A change in the way Uncle Sam taxes the wealth, capital gains and estates of the super wealthy may be on the table, according to tax experts.
The White House and congressional Democrats have eyed higher taxes to raise trillions of dollars in additional revenue to, for example, improve the country’s infrastructure and combat climate change.
President Joe Biden and his advisors are considering up to $3 trillion in new spending for such endeavors, The New York Times reported Monday.
There’s a chance sweeping changes to the tax code may not come to pass, especially if they require Republican backing. But the richest Americans can expect at least some kind of tax hike, experts said.
“The question we’re really dealing with now is not whether tax rates will rise, but when, and which taxes?” said Alison Hutchinson, a managing director and senior wealth planner at Brown Brother Harriman in New York.
Capital gains taxes
At its core, Biden’s tax plan centers on raising taxes for Americans earning more than $400,000 (it’s still unclear whether that’s for families or per individual). The plan would boost the top income tax rate and tax more of their income for Social Security, for example.
And Biden would increase levies more for millionaires and billionaires.
For example, he wants to tax long-term capital gains at the same rate as wages for households making more than $1 million a year.
Wealthy Americans currently pay a 37% rate on wages and a lower 20% rate on investment earnings (plus a 3.8% surtax).

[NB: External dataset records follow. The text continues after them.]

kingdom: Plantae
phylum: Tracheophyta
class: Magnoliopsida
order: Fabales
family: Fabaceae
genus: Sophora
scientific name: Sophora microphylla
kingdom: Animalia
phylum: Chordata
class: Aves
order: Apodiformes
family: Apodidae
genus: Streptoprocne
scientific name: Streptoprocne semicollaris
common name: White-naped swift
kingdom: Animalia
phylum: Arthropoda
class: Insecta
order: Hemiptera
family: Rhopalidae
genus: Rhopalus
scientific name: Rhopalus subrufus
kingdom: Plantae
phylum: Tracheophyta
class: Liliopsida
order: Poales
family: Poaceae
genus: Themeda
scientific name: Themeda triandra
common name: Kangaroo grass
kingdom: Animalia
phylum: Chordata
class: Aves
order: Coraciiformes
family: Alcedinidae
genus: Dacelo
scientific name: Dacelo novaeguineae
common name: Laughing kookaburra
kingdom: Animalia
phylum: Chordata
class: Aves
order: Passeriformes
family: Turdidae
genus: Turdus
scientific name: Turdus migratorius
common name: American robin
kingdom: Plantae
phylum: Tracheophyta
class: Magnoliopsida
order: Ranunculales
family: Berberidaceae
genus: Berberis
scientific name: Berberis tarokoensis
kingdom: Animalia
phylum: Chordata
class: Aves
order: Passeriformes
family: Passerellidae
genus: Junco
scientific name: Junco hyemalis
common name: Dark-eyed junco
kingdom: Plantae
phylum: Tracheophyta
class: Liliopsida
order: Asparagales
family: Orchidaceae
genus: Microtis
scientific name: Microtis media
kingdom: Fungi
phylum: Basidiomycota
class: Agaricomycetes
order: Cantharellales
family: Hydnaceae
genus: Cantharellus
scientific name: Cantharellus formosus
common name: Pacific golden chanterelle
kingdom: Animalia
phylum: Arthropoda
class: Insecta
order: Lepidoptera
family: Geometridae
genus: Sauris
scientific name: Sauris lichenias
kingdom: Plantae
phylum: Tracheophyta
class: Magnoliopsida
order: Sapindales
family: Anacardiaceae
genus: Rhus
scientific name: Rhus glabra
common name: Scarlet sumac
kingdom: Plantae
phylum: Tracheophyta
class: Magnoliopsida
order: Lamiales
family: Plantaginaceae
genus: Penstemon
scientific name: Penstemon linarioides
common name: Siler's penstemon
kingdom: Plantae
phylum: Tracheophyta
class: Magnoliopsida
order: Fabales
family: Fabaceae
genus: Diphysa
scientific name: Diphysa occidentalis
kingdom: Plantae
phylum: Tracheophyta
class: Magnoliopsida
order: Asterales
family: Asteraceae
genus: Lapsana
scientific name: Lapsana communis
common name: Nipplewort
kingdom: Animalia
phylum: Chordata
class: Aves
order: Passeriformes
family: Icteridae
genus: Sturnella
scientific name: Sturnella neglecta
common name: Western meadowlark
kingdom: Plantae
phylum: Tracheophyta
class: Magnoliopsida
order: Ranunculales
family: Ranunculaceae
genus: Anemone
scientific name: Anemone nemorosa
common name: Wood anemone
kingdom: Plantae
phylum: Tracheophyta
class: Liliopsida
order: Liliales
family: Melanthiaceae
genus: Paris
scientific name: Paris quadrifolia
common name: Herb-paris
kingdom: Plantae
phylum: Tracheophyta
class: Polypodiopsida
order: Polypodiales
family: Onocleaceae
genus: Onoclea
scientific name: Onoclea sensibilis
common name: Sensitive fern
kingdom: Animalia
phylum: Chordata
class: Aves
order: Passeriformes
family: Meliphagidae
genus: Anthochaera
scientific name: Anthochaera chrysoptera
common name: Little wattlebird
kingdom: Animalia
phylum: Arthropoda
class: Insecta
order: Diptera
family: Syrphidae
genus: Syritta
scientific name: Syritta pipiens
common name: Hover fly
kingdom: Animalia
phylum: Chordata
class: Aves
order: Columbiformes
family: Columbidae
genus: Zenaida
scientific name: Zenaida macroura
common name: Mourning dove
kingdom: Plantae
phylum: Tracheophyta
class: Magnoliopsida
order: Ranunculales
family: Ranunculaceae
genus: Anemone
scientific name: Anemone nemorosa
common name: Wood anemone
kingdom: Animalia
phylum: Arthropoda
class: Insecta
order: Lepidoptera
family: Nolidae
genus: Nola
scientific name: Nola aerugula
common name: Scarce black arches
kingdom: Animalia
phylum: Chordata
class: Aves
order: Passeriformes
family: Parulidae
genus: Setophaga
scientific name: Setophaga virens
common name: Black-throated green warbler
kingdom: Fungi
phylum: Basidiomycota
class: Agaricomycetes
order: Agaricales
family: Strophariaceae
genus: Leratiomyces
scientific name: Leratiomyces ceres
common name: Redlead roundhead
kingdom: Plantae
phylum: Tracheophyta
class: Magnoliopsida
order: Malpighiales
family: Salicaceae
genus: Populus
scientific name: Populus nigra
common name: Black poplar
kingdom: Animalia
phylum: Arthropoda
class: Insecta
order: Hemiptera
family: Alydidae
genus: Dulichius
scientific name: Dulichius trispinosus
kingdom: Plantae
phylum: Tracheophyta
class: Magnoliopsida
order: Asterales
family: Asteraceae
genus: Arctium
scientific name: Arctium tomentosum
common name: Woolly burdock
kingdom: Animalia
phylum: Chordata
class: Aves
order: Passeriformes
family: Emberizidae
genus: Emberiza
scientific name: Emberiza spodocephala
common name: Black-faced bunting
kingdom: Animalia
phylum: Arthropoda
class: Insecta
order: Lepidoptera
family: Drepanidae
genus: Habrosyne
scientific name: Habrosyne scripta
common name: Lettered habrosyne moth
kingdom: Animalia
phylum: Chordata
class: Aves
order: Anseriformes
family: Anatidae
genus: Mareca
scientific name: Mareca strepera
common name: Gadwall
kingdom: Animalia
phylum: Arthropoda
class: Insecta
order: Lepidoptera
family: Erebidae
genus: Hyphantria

The Biden tax plan would up the capital gains tax for millionaires to 39.6% — the same rate at which the president would tax job income for high earners.
Treasury Secretary Janet Yellen told the Senate in January that this change to capital gains taxes was a long-term goal of the Biden administration.
“We recognize that our tax system cannot be tilted toward corporate interests and the wealthy, while those that are sustained predominately by wages bear an unequal burden,” she said in written testimony during her confirmation hearing.
The capital gains policy could stretch beyond the consistently rich, though.
That could happen if a business owner who makes $75,000 a year sells their company for more than $1 million, for example, said Robert Keebler, a tax advisor and certified public accountant in Green Bay, Wisconsin.
“You could argue that’s fair for a Wall Street tycoon making a lot of money each year, but it might not seem so fair to a guy who sells his business one year,” Keebler said.